[[ Supplied material, beginning ]]

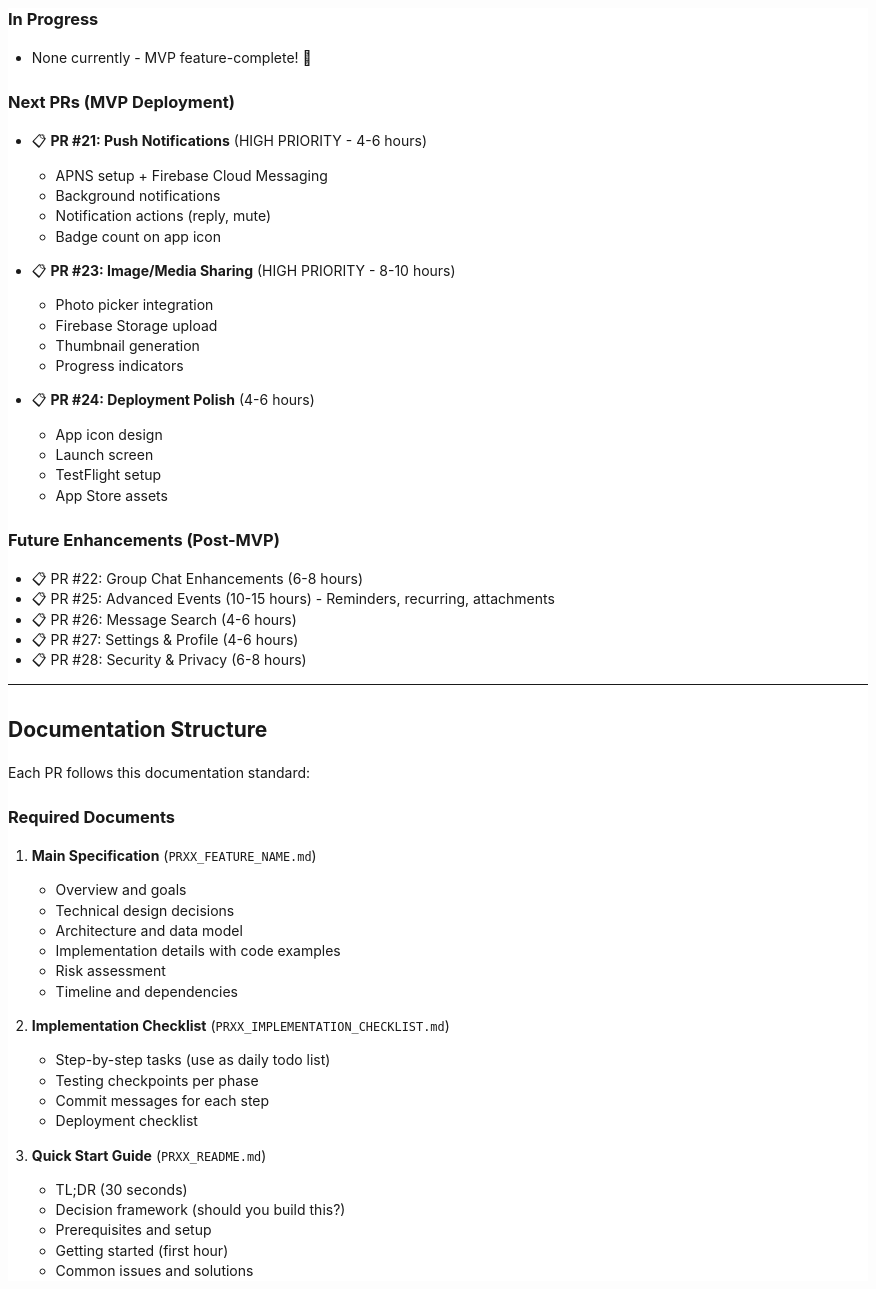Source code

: ### In Progress
- None currently - MVP feature-complete! 🎉

### Next PRs (MVP Deployment)
- 📋 **PR #21: Push Notifications** (HIGH PRIORITY - 4-6 hours)
  - APNS setup + Firebase Cloud Messaging
  - Background notifications
  - Notification actions (reply, mute)
  - Badge count on app icon
  
- 📋 **PR #23: Image/Media Sharing** (HIGH PRIORITY - 8-10 hours)
  - Photo picker integration
  - Firebase Storage upload
  - Thumbnail generation
  - Progress indicators
  
- 📋 **PR #24: Deployment Polish** (4-6 hours)
  - App icon design
  - Launch screen
  - TestFlight setup
  - App Store assets

### Future Enhancements (Post-MVP)
- 📋 PR #22: Group Chat Enhancements (6-8 hours)
- 📋 PR #25: Advanced Events (10-15 hours) - Reminders, recurring, attachments
- 📋 PR #26: Message Search (4-6 hours)
- 📋 PR #27: Settings & Profile (4-6 hours)
- 📋 PR #28: Security & Privacy (6-8 hours)

---

## Documentation Structure

Each PR follows this documentation standard:

### Required Documents

1. **Main Specification** (`PRXX_FEATURE_NAME.md`)
   - Overview and goals
   - Technical design decisions
   - Architecture and data model
   - Implementation details with code examples
   - Risk assessment
   - Timeline and dependencies

2. **Implementation Checklist** (`PRXX_IMPLEMENTATION_CHECKLIST.md`)
   - Step-by-step tasks (use as daily todo list)
   - Testing checkpoints per phase
   - Commit messages for each step
   - Deployment checklist

3. **Quick Start Guide** (`PRXX_README.md`)
   - TL;DR (30 seconds)
   - Decision framework (should you build this?)
   - Prerequisites and setup
   - Getting started (first hour)
   - Common issues and solutions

[[ Supplied material, end ]]

## Exercise objective
Reproduce the part of the material that opens with the line containing "- 📋 **PR #23: Image/Media" and closes with the line containing "- Deployment checklist", character for character, including both of those lines.

## Exercise answer
- 📋 **PR #23: Image/Media Sharing** (HIGH PRIORITY - 8-10 hours)
  - Photo picker integration
  - Firebase Storage upload
  - Thumbnail generation
  - Progress indicators
  
- 📋 **PR #24: Deployment Polish** (4-6 hours)
  - App icon design
  - Launch screen
  - TestFlight setup
  - App Store assets

### Future Enhancements (Post-MVP)
- 📋 PR #22: Group Chat Enhancements (6-8 hours)
- 📋 PR #25: Advanced Events (10-15 hours) - Reminders, recurring, attachments
- 📋 PR #26: Message Search (4-6 hours)
- 📋 PR #27: Settings & Profile (4-6 hours)
- 📋 PR #28: Security & Privacy (6-8 hours)

---

## Documentation Structure

Each PR follows this documentation standard:

### Required Documents

1. **Main Specification** (`PRXX_FEATURE_NAME.md`)
   - Overview and goals
   - Technical design decisions
   - Architecture and data model
   - Implementation details with code examples
   - Risk assessment
   - Timeline and dependencies

2. **Implementation Checklist** (`PRXX_IMPLEMENTATION_CHECKLIST.md`)
   - Step-by-step tasks (use as daily todo list)
   - Testing checkpoints per phase
   - Commit messages for each step
   - Deployment checklist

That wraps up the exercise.